2

I'm doing some product association work where I have two large data.tables. One is a rules table (2.4m rows) and one is a customer product table (3m rows). Effectively what I want to do is merge the two together and select the top 10 products per customer, but doing this at the high level isn't viable due to the size. However, to get round this, I want to iteratively merge the two tables at a customer level, select the top 10 products and return it.

The below example probably explains it better:

require(data.table)

customer <- data.table(customer=rep(seq(1:5),3),product_bought=rep(c("A","B","C"),5), number=runif(15))[order(customer)]

rules <- data.table(product_bought=c("A","B","C"),recommended_product=c("D","E","F"),number2=runif(3,min=100,max=200))

customer[,lapply(.SD, function(z){
  a <- merge(z,rules,by="product_bought")
^^^^
● Problems to work on
1) Please transcribe the data.table post from "I'm doing some" to "and return it.".
2) Answer these questions from the data.table post:
(a) How many rows does the rules table have?
(b) How many products per customer does the author want to select?
(c) What minimum and maximum values are passed to runif when creating number2?
These records come from a separate source.

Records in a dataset
^^^^
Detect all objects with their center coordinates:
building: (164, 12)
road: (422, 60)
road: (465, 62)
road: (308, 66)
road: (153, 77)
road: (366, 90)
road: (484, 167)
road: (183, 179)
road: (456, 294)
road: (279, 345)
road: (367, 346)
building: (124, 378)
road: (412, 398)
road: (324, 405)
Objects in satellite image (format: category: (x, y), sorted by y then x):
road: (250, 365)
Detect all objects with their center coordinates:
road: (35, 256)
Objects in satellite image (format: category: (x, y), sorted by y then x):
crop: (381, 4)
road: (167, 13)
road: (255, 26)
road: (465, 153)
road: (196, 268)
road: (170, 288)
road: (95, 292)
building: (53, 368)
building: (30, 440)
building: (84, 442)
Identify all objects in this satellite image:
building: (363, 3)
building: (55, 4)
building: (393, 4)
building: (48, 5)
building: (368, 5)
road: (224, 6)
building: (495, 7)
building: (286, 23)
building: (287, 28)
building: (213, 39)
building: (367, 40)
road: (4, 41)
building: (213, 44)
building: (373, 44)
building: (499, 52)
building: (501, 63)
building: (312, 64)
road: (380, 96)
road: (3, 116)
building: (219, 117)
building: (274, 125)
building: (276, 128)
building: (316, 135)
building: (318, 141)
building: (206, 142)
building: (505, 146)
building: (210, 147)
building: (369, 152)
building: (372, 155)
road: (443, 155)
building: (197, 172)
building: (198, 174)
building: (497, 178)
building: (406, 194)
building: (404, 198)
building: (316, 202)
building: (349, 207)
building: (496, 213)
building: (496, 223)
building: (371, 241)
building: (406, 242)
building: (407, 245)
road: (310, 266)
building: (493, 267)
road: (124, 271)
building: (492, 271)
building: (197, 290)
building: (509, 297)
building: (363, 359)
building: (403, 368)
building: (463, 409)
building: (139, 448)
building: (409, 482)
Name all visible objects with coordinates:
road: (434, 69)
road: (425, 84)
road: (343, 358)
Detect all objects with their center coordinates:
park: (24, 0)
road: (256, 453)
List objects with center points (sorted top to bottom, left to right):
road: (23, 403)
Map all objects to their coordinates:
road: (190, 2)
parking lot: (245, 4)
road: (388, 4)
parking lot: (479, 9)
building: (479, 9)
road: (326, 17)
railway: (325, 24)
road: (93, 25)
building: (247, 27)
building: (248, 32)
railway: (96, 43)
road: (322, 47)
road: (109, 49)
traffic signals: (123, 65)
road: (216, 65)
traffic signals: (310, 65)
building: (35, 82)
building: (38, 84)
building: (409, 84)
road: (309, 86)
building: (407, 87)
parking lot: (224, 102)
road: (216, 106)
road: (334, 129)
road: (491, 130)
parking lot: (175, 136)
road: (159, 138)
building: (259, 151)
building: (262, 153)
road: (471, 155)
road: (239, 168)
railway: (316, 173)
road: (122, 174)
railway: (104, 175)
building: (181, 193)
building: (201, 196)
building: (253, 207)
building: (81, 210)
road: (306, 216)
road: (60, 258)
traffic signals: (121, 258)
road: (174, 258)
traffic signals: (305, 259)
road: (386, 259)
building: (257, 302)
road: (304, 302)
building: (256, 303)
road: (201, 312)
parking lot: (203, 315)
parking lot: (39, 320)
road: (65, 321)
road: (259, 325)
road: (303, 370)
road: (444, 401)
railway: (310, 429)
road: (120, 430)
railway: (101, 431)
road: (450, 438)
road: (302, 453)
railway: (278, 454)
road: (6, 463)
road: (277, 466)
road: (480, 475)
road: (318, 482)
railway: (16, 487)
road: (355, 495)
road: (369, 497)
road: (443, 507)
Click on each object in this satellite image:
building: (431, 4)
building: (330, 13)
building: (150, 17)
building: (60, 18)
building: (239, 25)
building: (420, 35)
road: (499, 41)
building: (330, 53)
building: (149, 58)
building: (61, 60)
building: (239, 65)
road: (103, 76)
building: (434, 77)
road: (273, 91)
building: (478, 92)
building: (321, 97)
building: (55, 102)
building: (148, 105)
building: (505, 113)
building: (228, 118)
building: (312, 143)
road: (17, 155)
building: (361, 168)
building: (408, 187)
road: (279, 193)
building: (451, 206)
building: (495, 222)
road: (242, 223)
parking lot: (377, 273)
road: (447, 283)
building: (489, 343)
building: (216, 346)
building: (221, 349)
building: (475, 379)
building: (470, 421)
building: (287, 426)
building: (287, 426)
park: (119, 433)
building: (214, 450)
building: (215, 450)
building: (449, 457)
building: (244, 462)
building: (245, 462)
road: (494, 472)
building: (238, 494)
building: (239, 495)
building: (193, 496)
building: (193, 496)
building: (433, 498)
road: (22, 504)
^^^^
● Written answers
1)
I'm doing some product association work where I have two large data.tables. One is a rules table (2.4m rows) and one is a customer product table (3m rows). Effectively what I want to do is merge the two together and select the top 10 products per customer, but doing this at the high level isn't viable due to the size. However, to get round this, I want to iteratively merge the two tables at a customer level, select the top 10 products and return it.

2)
(a) 2.4m rows
(b) The top 10
(c) A minimum of 100 and a maximum of 200